Even in a nation with a biracial president, where interracial marriage is more accepted and common than ever, Bill de Blasio‘s marriage to Chirlane McCray is remarkable: He is apparently the first white politician in U.S. history elected to a major office with a black spouse by his side.
This simple fact is striking a deep chord in many people as de Blasio prepares to take office on Jan. 1, with McCray playing a major role in his administration.
“It reflects the American values of embracing different races, ethnicities, religions. I think it’s just a great symbol,” said William Cohen, the former Maine senator and Secretary of Defense, who is married to a black woman.
Cohen was already a senator when he started dating Janet Langhart, a black television journalist. He proposed several times, but she feared that her race would hurt Cohen’s political future. They married in 1996, a few weeks after Cohen announced he would not seek a fourth term.
“There has been that fear (of interracial marriage) on the part of politicians. I didn’t have it,” Cohen said. He noted that a few white politicians have married Latino or Asian women, like former Florida Gov. Jeb Bush, whose wife is from Mexico, or Kentucky Sen. Mitch McConnell, who is married to the Taiwan-born former Labor Secretary Elaine Chao.
There have been black men in politics who have been married to white women, such as Supreme Court Justice Clarence Thomas or former Massachusetts Sen. Edward Brooke. And high-profile women such as South Carolina Gov. Nikki Haley, whose parents are from India, and Mia Love, the black mayor of Saratoga Springs, Utah, are married to white men.
Yet unions of white men and black women have retained a forbidden aura, Cohen said.
“It’s black and white, it’s slavery and Jim Crow and the fact you can’t talk about it,” he said. “Black and white has been more of a taboo in the eyes of enough people to be a deterrent.”
The taboo is declining, polls show.
In July, a Gallup poll found that 87 percent of Americans approved of interracial marriage — the highest rate ever — compared with 4 percent in 1958. In 2010, more than 15 percent of all new marriages were interracial, according to the Pew Research Center.
Yet statistics also indicate why de Blasio and McCray are such a rarity.
The Gallup poll showed that 14 percent of white people did not approve of intermarriage, compared with 2 percent of black people.
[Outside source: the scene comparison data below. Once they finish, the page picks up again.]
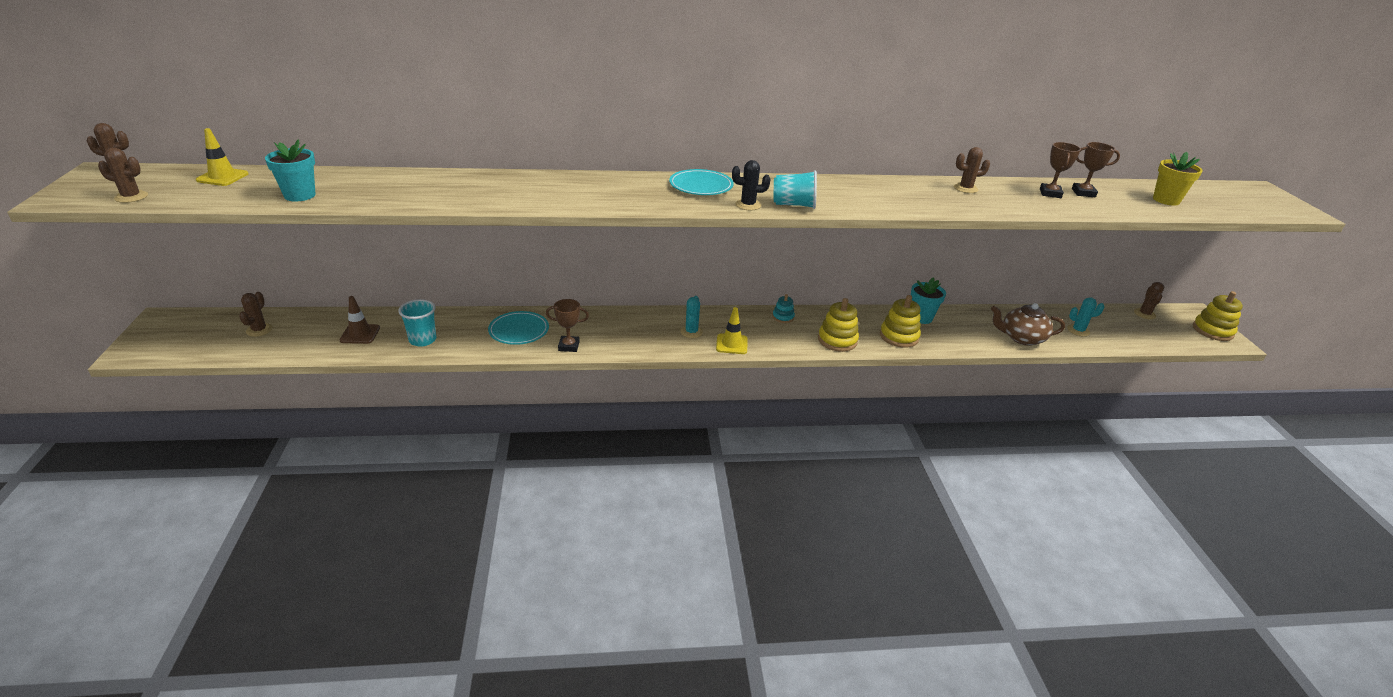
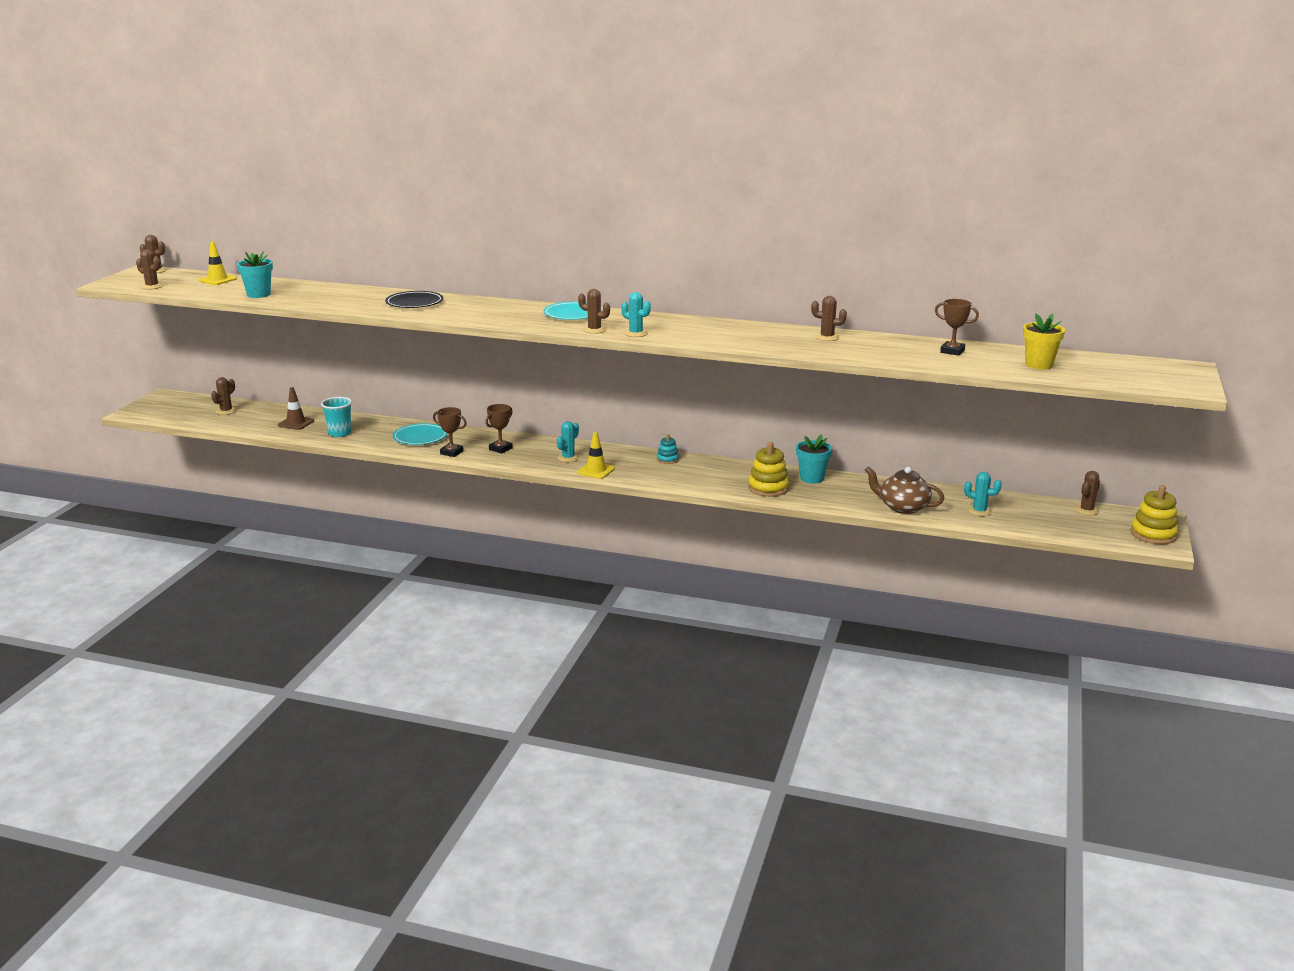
camera: 25 degrees right, 10 degrees down
black cactus [732,160,770,210] -> brown cactus [578,289,610,334]
turquoise cup [774,170,817,209] -> turquoise cactus [621,292,651,337]
yellow stacking toy [818,298,859,352] -> none
brown trophy [1040,142,1081,198] -> brown trophy moved to [485,404,513,454]
none -> black plate [385,291,443,308]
And white men are the least likely to marry outside of their race — more than 97 percent of white men are married to white women (82 percent of black men, 65 percent of Hispanics and 48 percent of Asians marry within their own group). The figures are based on 2005 census data analyzed by Michael Rosenfeld, a Stanford University sociologist who studies interracial marriage.
Much has been made of the difficulties black women have in selecting husbands from a pool of eligible black men shrunk by unemployment and incarceration. Among black women age 35 and over, more than 25 percent have never been married, compared with about 7 percent of white women, census figures show. Black men also are twice as likely as black women to marry outside of their race, according to Rosenfeld.
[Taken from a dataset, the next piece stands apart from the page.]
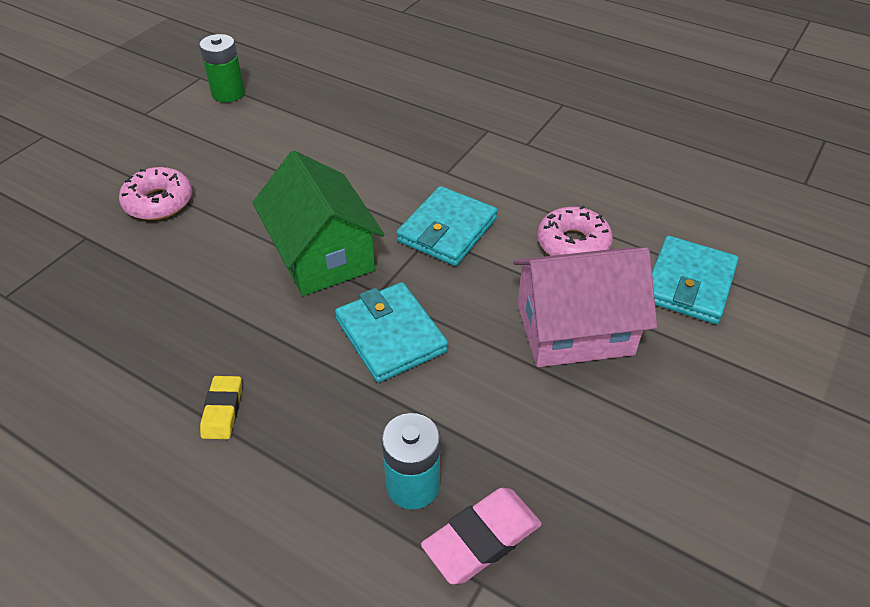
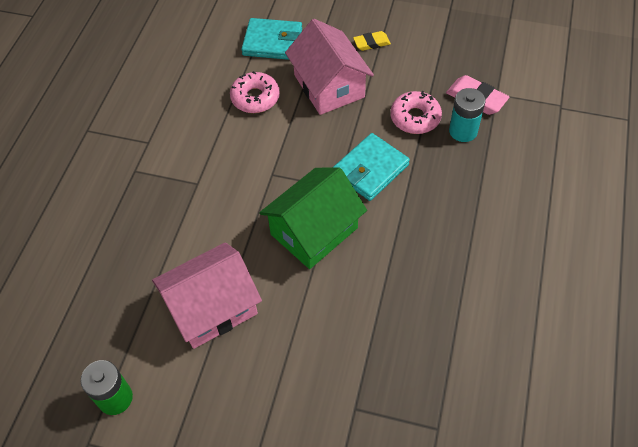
camera: 105 degrees left, 10 degrees up
pink donut [119,167,192,220] -> pink donut moved to [390,91,442,134]
yellow eraser [200,376,242,439] -> yellow eraser moved to [353,31,391,51]
turquoise wallet [396,186,498,266] -> none
none -> pink house [152,242,262,349]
American history and culture, meanwhile, are littered with troubled tales of interracial couples. There have been centuries of debate over President Thomas Jefferson fathering children with his slave Sally Hemings; Sen. Strom Thurmond fought for segregation after having a child with a black housekeeper. In his 1991 film, Spike Lee dubbed interracial sex “Jungle Fever.”
All of which helps explain why many saw the matrimonial script being flipped by McCray and de Blasio.
“We’re seeing black women loved in a way we have not seen before,” said Aja Monet, a poet and New Yorker.
She sees this trend in real life and fiction, from McCray to first lady Michelle Obama to the Olivia Pope character in “Scandal,” the hit TV show about a powerful black political operative in a relationship with a white president.